## [The problem]
Leave out the pictures, then return the records word for word.

◇ ◇ ◇

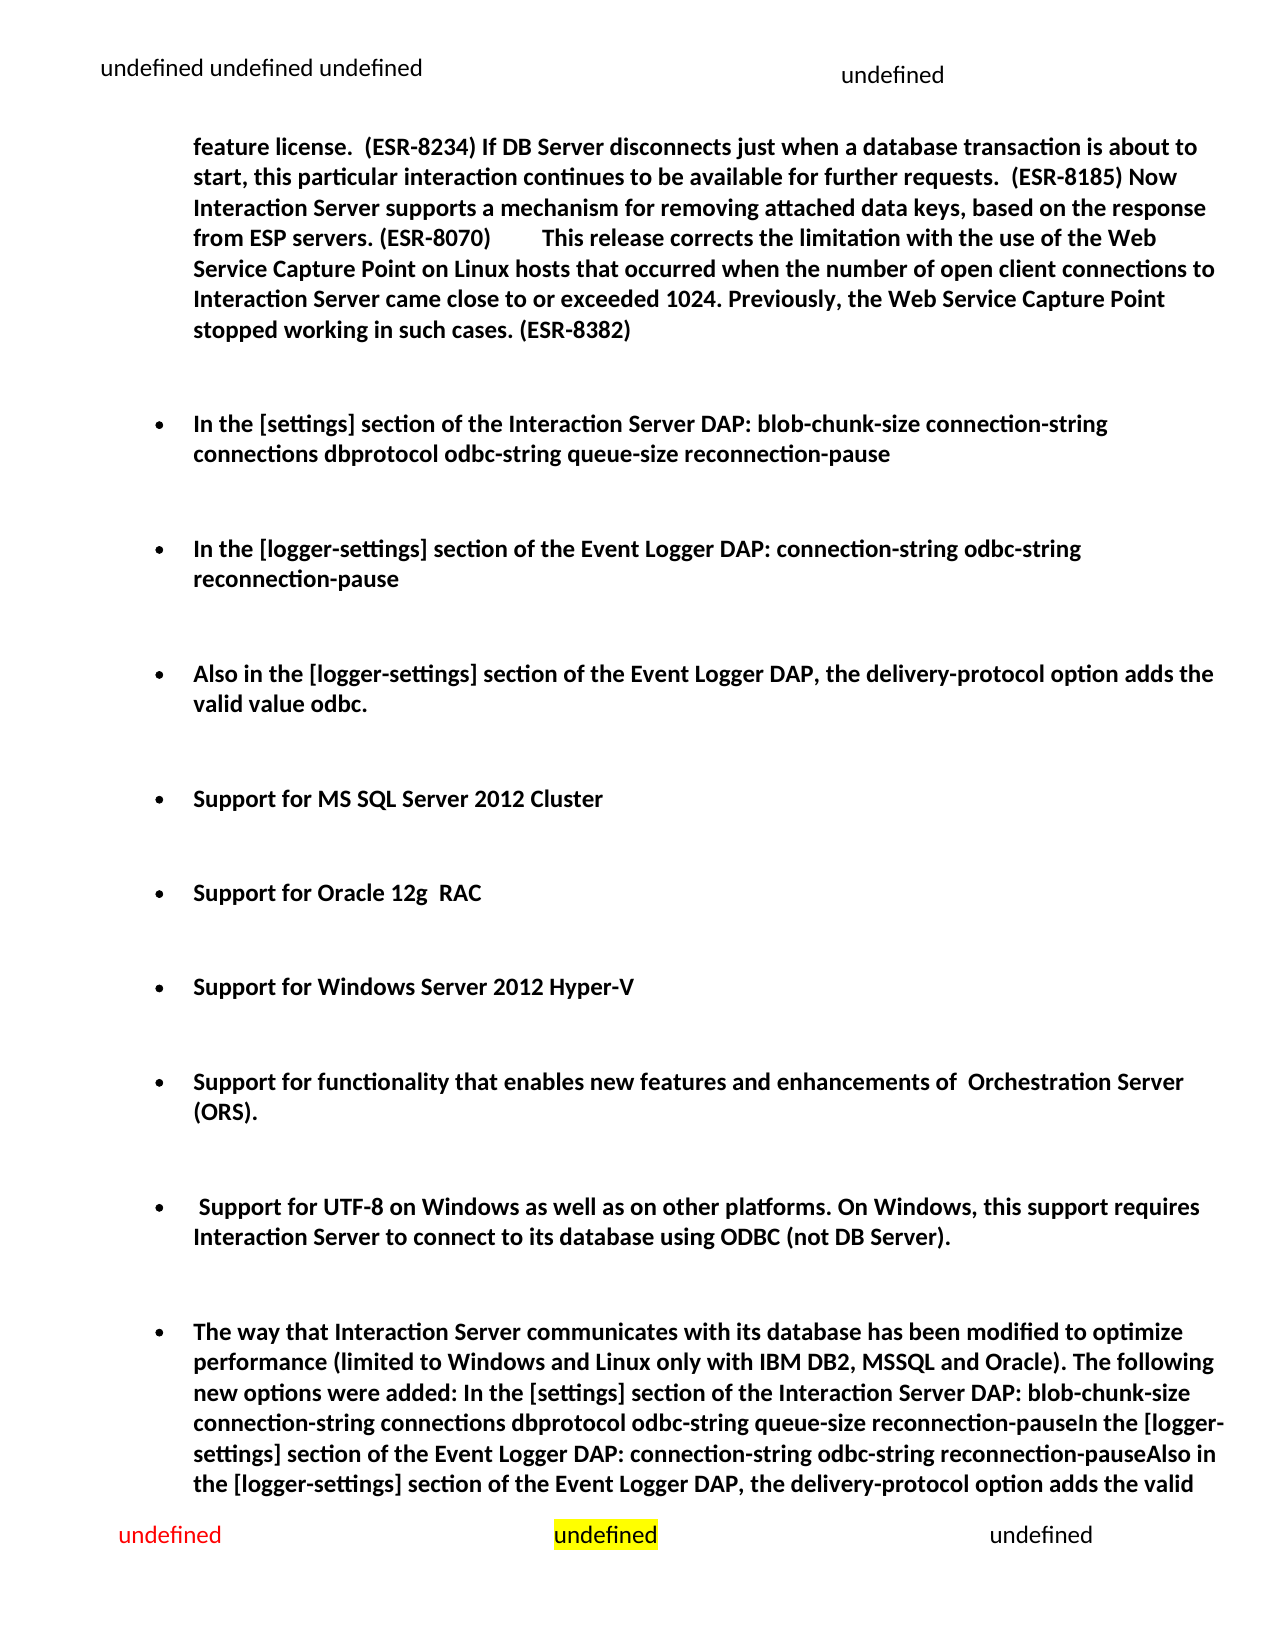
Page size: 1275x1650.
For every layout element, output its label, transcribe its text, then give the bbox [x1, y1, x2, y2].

list Support for MS SQL Server 2012 Cluster [156, 783, 1226, 813]
list Support for UTF-8 on Windows as well as on other platforms. On Windows, this support requires Interaction Server to connect to its database using ODBC (not DB Server). [156, 1191, 1226, 1252]
list Also in the [logger-settings] section of the Event Logger DAP, the delivery-protocol option adds the valid value odbc. [156, 658, 1226, 719]
list In the [settings] section of the Interaction Server DAP: blob-chunk-size connection-string connections dbprotocol odbc-string queue-size reconnection-pause [156, 408, 1226, 469]
list In the [logger-settings] section of the Event Logger DAP: connection-string odbc-string reconnection-pause [156, 533, 1226, 594]
list Support for Windows Server 2012 Hyper-V [156, 972, 1226, 1002]
list Support for Oracle 12g RAC [156, 877, 1226, 908]
list Support for functionality that enables new features and enhancements of Orchestration Server (ORS). [156, 1066, 1226, 1127]
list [156, 131, 1226, 344]
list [156, 1316, 1226, 1499]
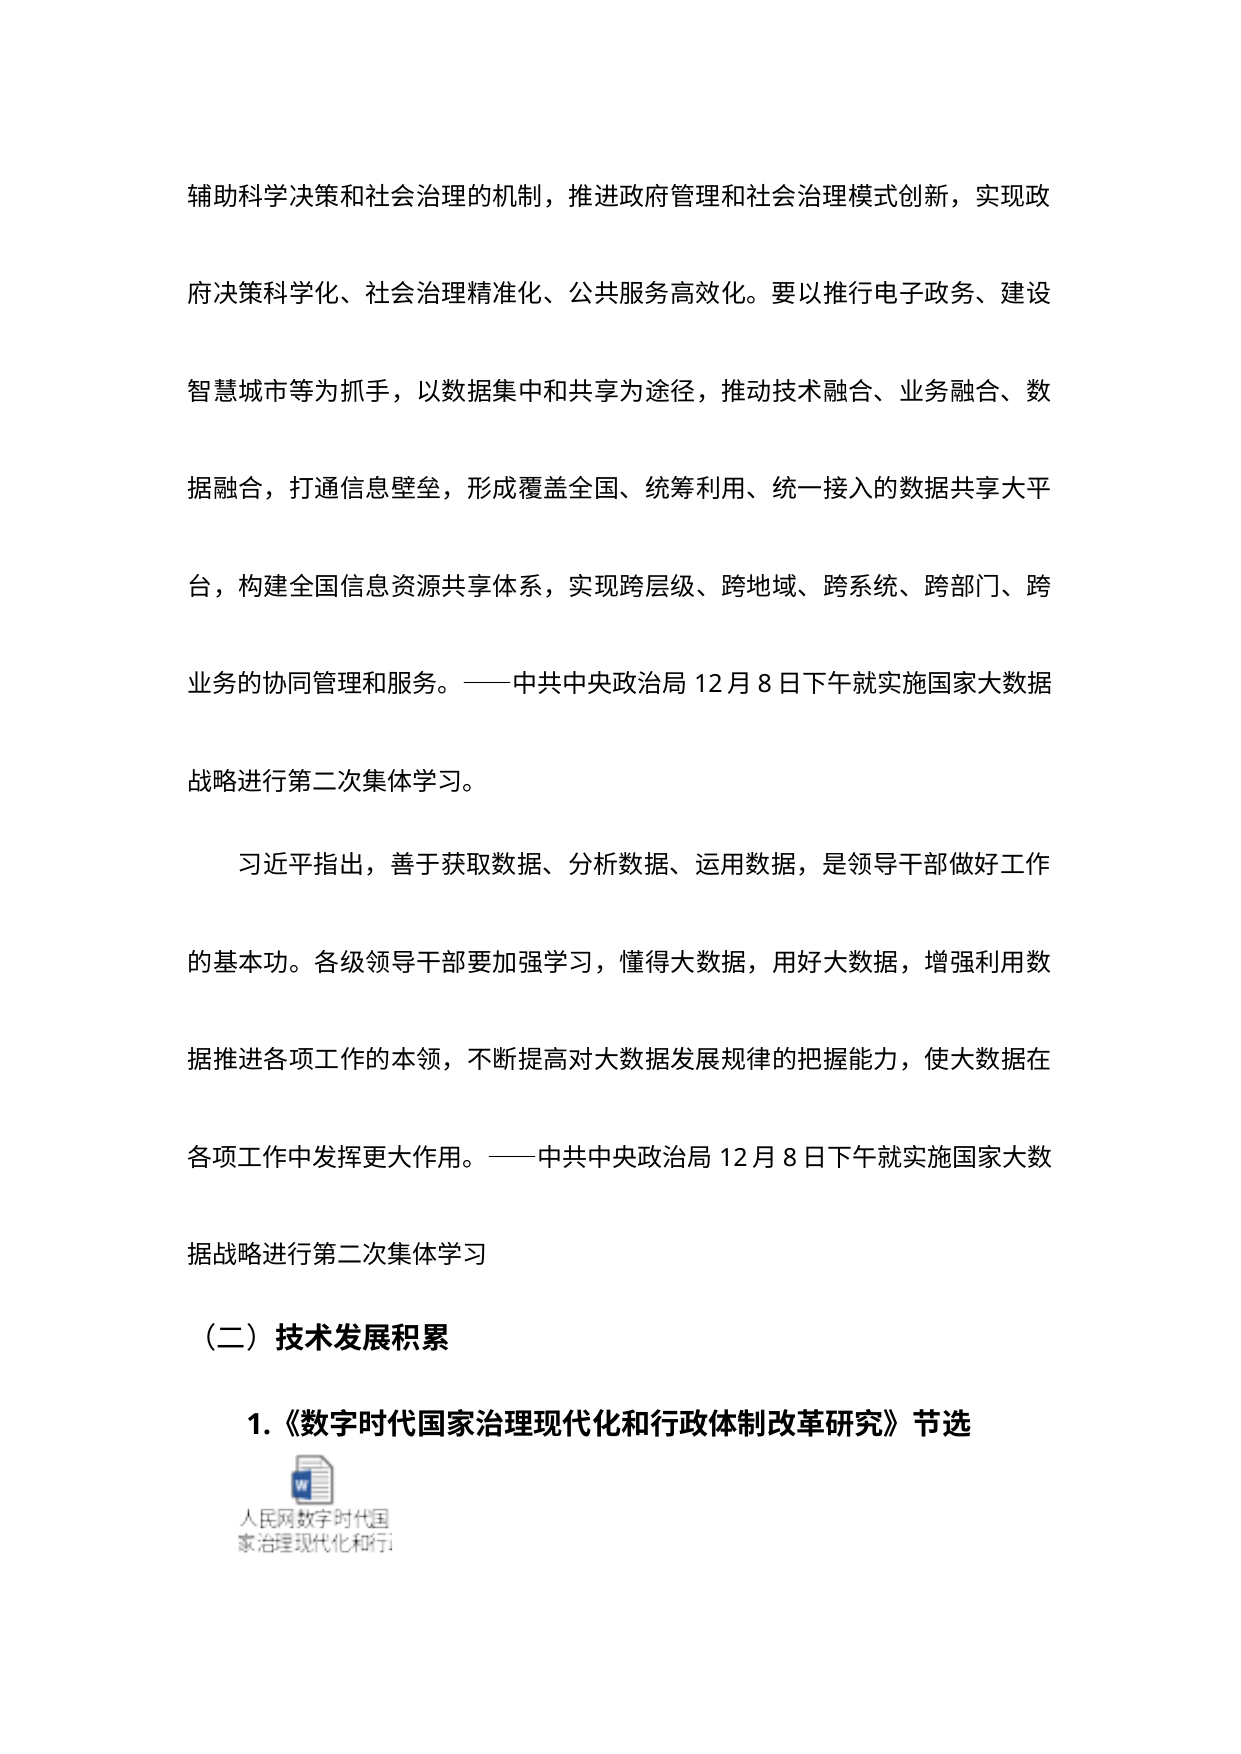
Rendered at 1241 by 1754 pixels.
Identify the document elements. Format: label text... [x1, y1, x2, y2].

text 技术发展积累 [187, 1303, 1053, 1368]
text 习近平指出，善于获取数据、分析数据、运用数据，是领导干部做好工作的基本功。各级领导干部要加强学习，懂得大数据，用好大数据，增强利用数据推进各项工作的本领，不断提高对大数据发展规律的把握能力，使大数据在各项工作中发挥更大作用。——中共中央政治局12月8日下午就实施国家大数据战略进行第二次集体学习 [187, 830, 1053, 1285]
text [187, 162, 1053, 812]
text 《数字时代国家治理现代化和行政体制改革研究》节选 [187, 1389, 1053, 1454]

◇ ◇ ◇

## [Task output]
Page size: 1275x1650.
For every layout element, output its label, transcribe its text, then give the bbox [x1, y1, x2, y2].

list Support for MS SQL Server 2012 Cluster [156, 783, 1226, 813]
list Support for UTF-8 on Windows as well as on other platforms. On Windows, this support requires Interaction Server to connect to its database using ODBC (not DB Server). [156, 1191, 1226, 1252]
list Also in the [logger-settings] section of the Event Logger DAP, the delivery-protocol option adds the valid value odbc. [156, 658, 1226, 719]
list In the [settings] section of the Interaction Server DAP: blob-chunk-size connection-string connections dbprotocol odbc-string queue-size reconnection-pause [156, 408, 1226, 469]
list In the [logger-settings] section of the Event Logger DAP: connection-string odbc-string reconnection-pause [156, 533, 1226, 594]
list Support for Windows Server 2012 Hyper-V [156, 972, 1226, 1002]
list Support for Oracle 12g RAC [156, 877, 1226, 908]
list Support for functionality that enables new features and enhancements of Orchestration Server (ORS). [156, 1066, 1226, 1127]
list [156, 131, 1226, 344]
list [156, 1316, 1226, 1499]
Rendered at 1241 by 1754 pixels.
Identify the document elements. Format: label text... [x1, y1, x2, y2].

text 技术发展积累 [187, 1303, 1053, 1368]
text 习近平指出，善于获取数据、分析数据、运用数据，是领导干部做好工作的基本功。各级领导干部要加强学习，懂得大数据，用好大数据，增强利用数据推进各项工作的本领，不断提高对大数据发展规律的把握能力，使大数据在各项工作中发挥更大作用。——中共中央政治局12月8日下午就实施国家大数据战略进行第二次集体学习 [187, 830, 1053, 1285]
text [187, 162, 1053, 812]
text 《数字时代国家治理现代化和行政体制改革研究》节选 [187, 1389, 1053, 1454]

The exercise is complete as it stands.